The Do’s and Don’ts of Restroom Usage (for Men AND Women)

  1. Ladies. A pad is a pad, meant for use during a woman’s menstrual cycle to absorb blood. A Depend is an adult diaper used to catch excrement. Learn to differentiate between the two. There’s no reason I should find a pad soaked in urine (or a Depend soaked in whatever) in the feminine hygiene bins. It’s just disturbing. Which brings me to number two…
  2. Furthermore ladies, there ARE feminine hygiene bins. They have a function, which is to dispose of tampons, pads, etc. It’s NOT for your popcorn bag, it’s NOT for your Mello Yellow bottles you snuck in. It’s NOT for pregnancy tests, condoms (which shouldn’t be used in a theater in the first place), and it’s not for your gum. It’s NOT even for adult diapers that the elderly often use (they’re small bins, not large enough for even infants’ diapers). They’re for feminine hygiene products and feminine hygiene products ONLY.
  3. I can understand if you don’t want to sit on the toilet seats (I really don’t blame you), but for the love of all that is sane, if you’re going to build a “nest” of toilet paper to sit on, THROW IT OUT or FLUSH IT when you’re done. I have people come up to me saying that the bathrooms are a complete mess and it’s all because some other person almost exactly like them doesn’t have the common courtesy to flush their own mess.
  4. Why why why why why WHY have I found piles of popcorn in bathroom stalls?
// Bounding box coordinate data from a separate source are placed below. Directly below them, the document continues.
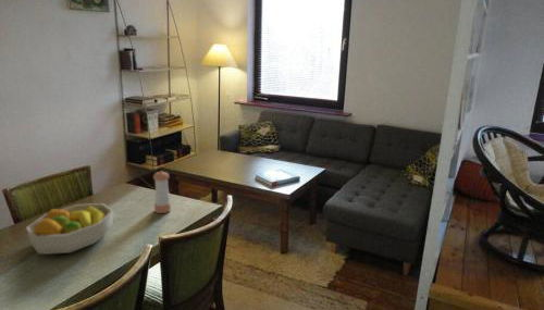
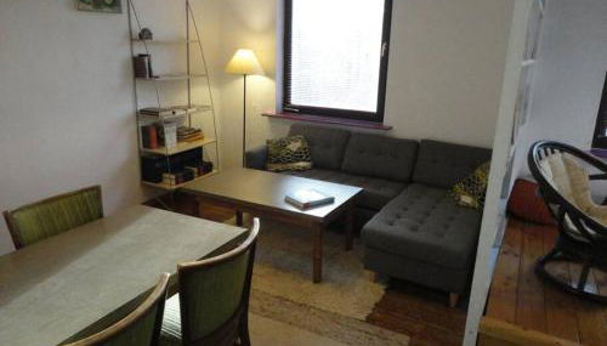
- fruit bowl [25,202,114,256]
- pepper shaker [152,170,172,214]
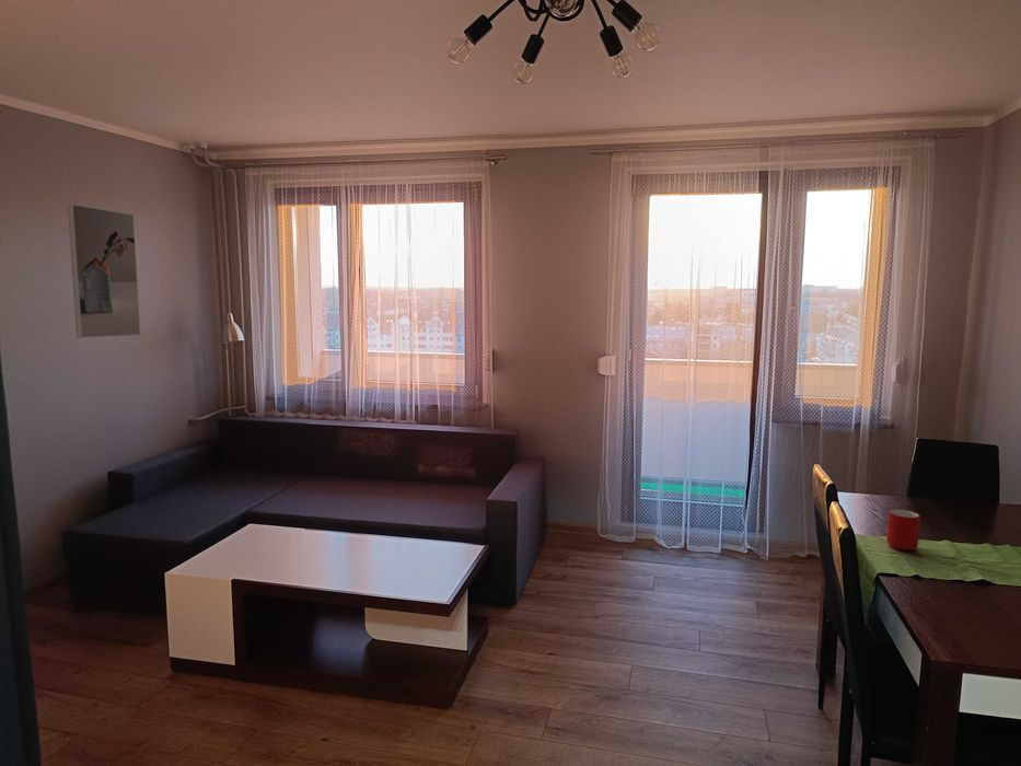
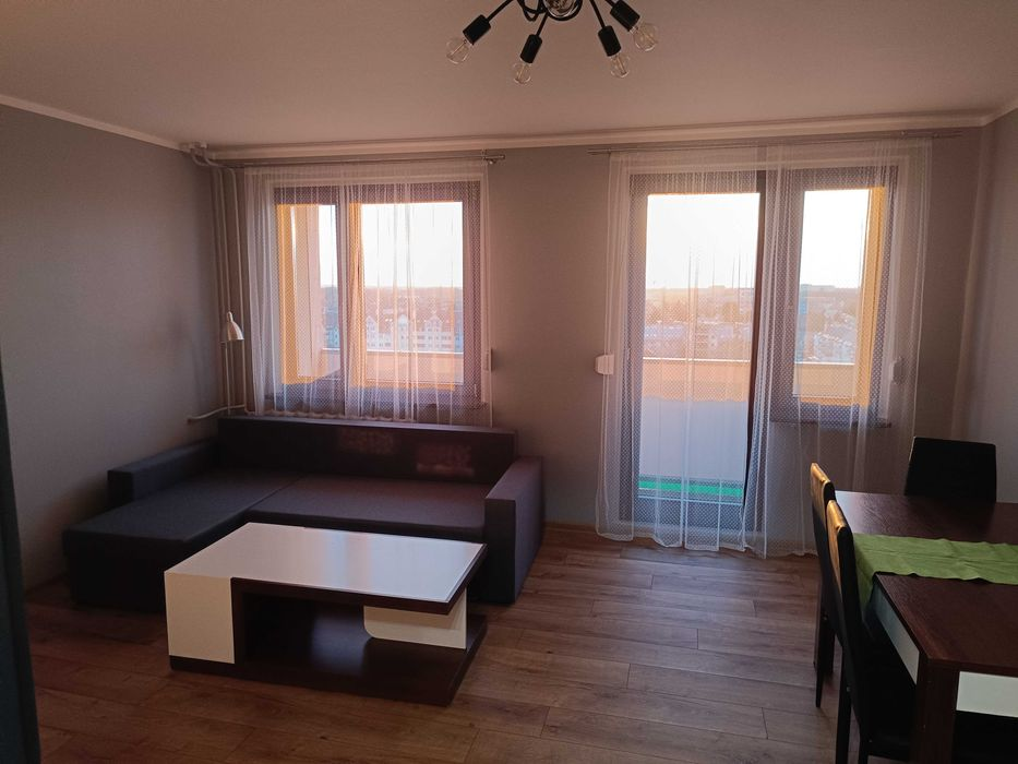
- cup [885,509,921,552]
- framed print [67,204,141,339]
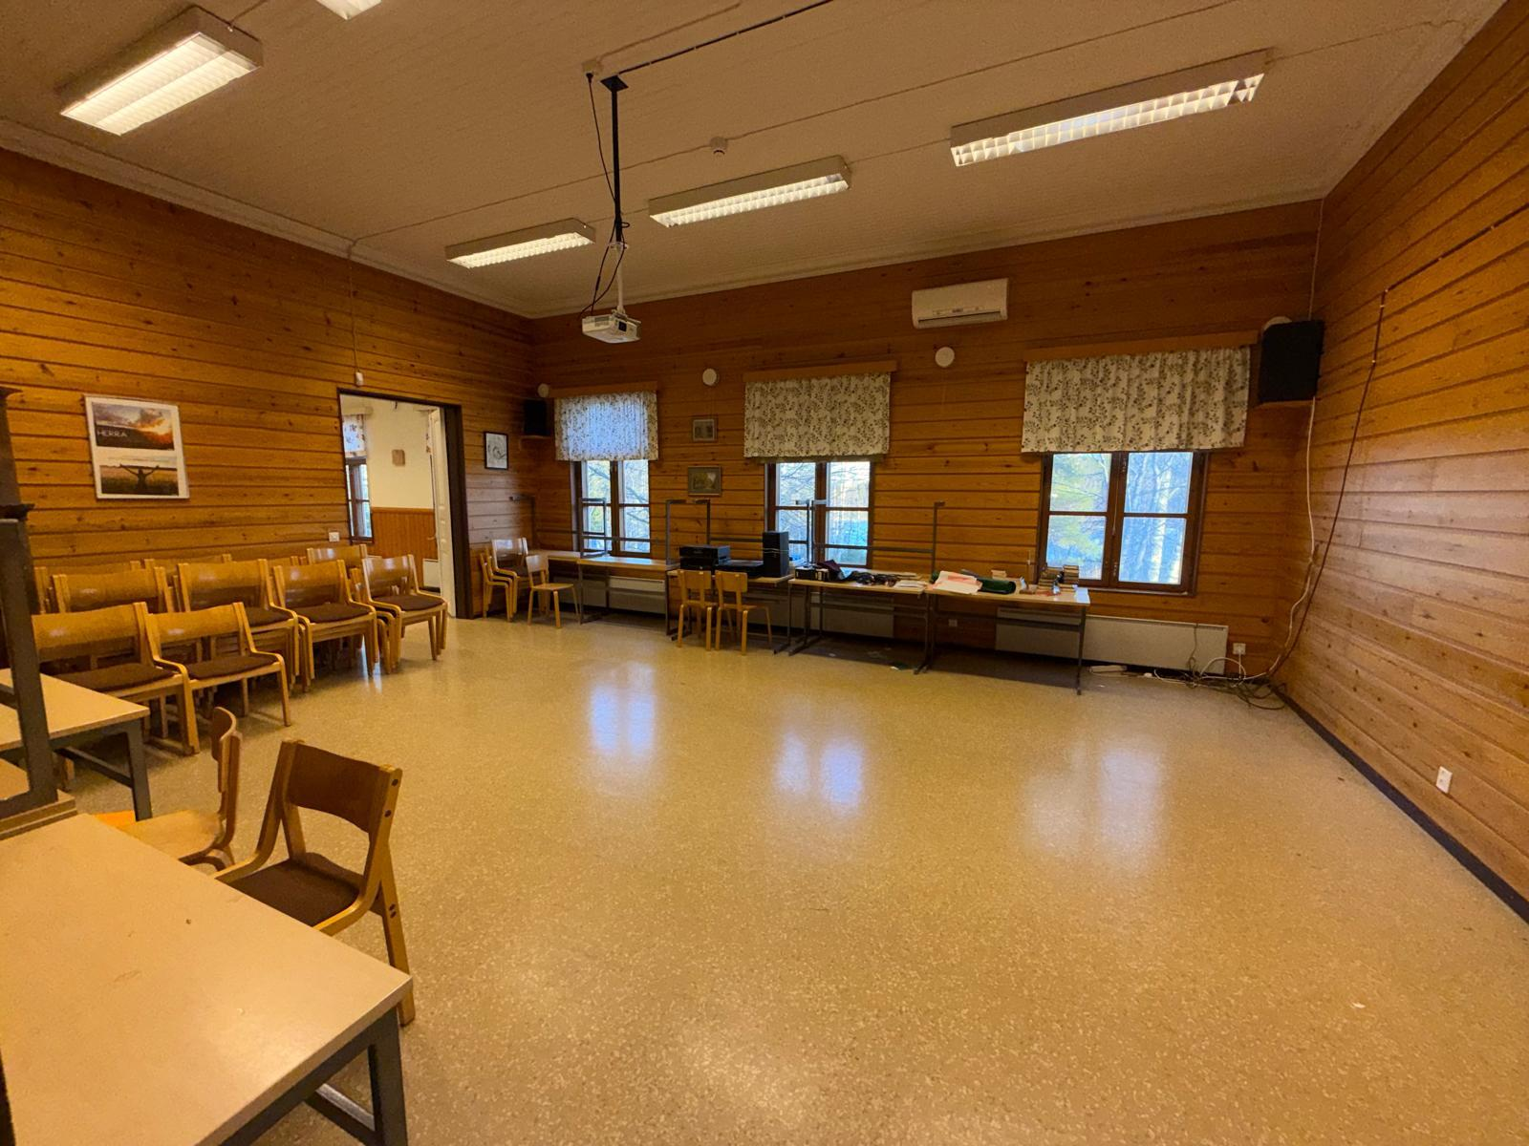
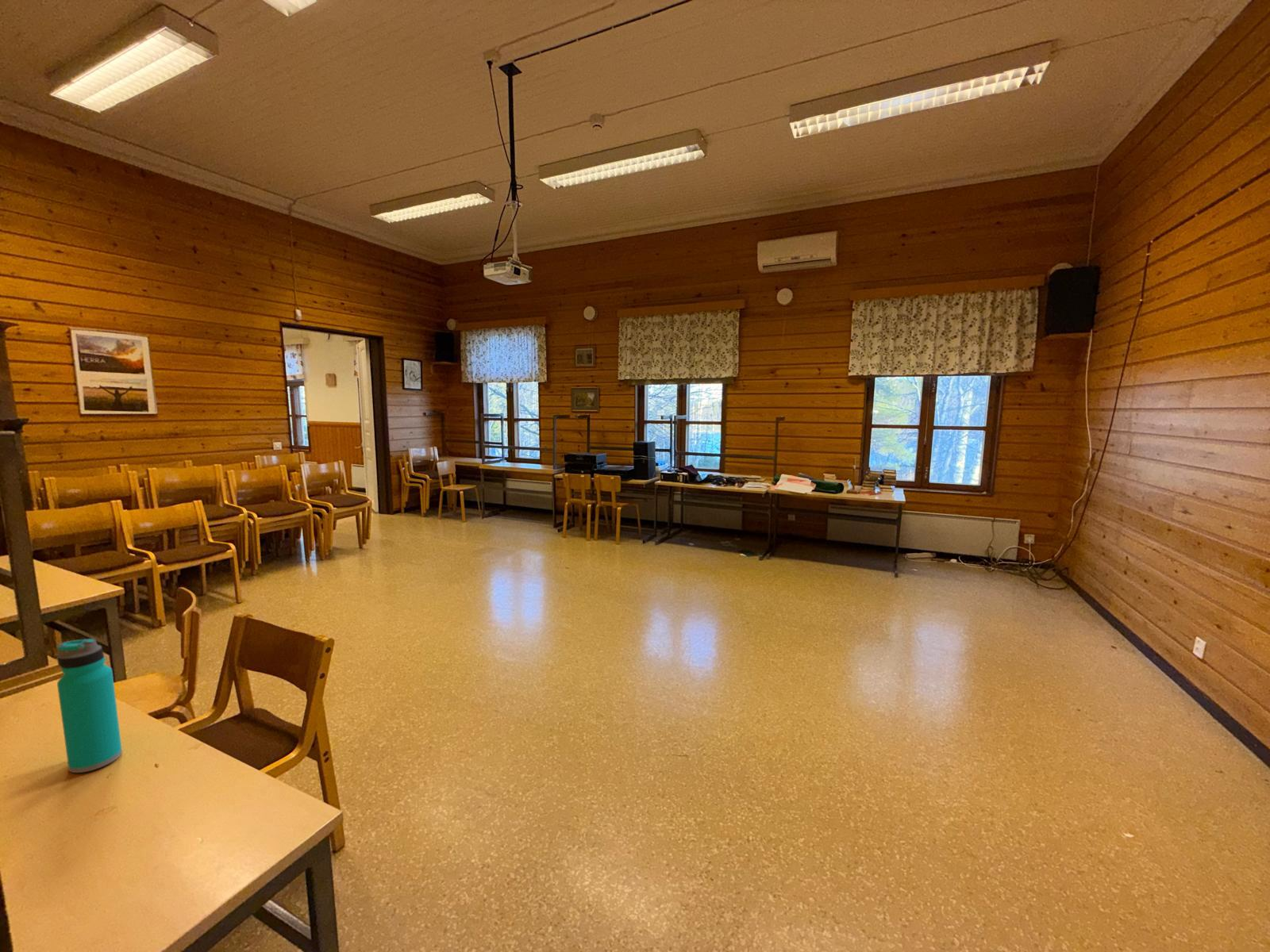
+ water bottle [56,637,123,774]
Now come on, most customers never go to the movies alone. Instead of bringing your food, the product that is going into your mouth to be digested by your body, into a bacterial wonderland, give it to a friend of yours to at least hold outside of the stall. If you’re going to the movie alone, get your food after going to the restroom. Seriously. After really thinking about where you’re taking that bag, do you really want to continue eating its contents?
  5. It’s outstanding how much water there is left around a sink just after a couple of people use it. I honestly have a theory that people will cup their hands to fill them with water and just run down the line of sinks laughing maliciously while letting loose the water they gathered all over the countertops in an attempt to make the restroom comparable to Lake Erie. Just don’t. Wash your hands, gently shake them off above the porcelain sink to remove excess water, and dry the remainder under the hand dryers.
  6. PLEASE wash your hands after using the restroom. It’s because of people that go against this, that I’m honestly afraid to rip tickets anymore. Think about it. You’re in a restroom that hundreds of people use every day. People use the restroom, wipe themselves (sometimes even getting urine on themselves), USE those same hands to flush the toilet and proceed on with their day. That. Is. DISGUSTING. Please don’t behave like animals. I know our theater can get messy when we’re busy, but we’re not a farm. We value hygiene. You wouldn’t want to touch a paper that’s been handled by someone who hasn’t washed their hands after using the restroom, would you? I don’t think so.
  7. To the men, stop peeing on the floor. Seriously. I know there’s a drain on the floor and it leads to the sewage, but by no means does that mean that it’s a toilet in disguise. It’s a DRAIN. Its purpose is to DRAIN water in case a toilet overflows so that the floor of the bathroom doesn’t get over-flooded. Use the toilet or the urinal. It’s not going to kill you.
  8. Another form of confusion that men apparently face is the function of a urinal. Believe it or not, a urinal is an appliance used to dispose of URINE. However, men seem to think that it’s an acceptable form of a toilet and proceed to excrete their feces into it………let’s look into this again……..URINAL.

I really hope anyone who has done any of the stated actions reads this and changes their ways. Treat public restrooms as if they were your own. If you do that, they will be significantly less disgusting. Promise.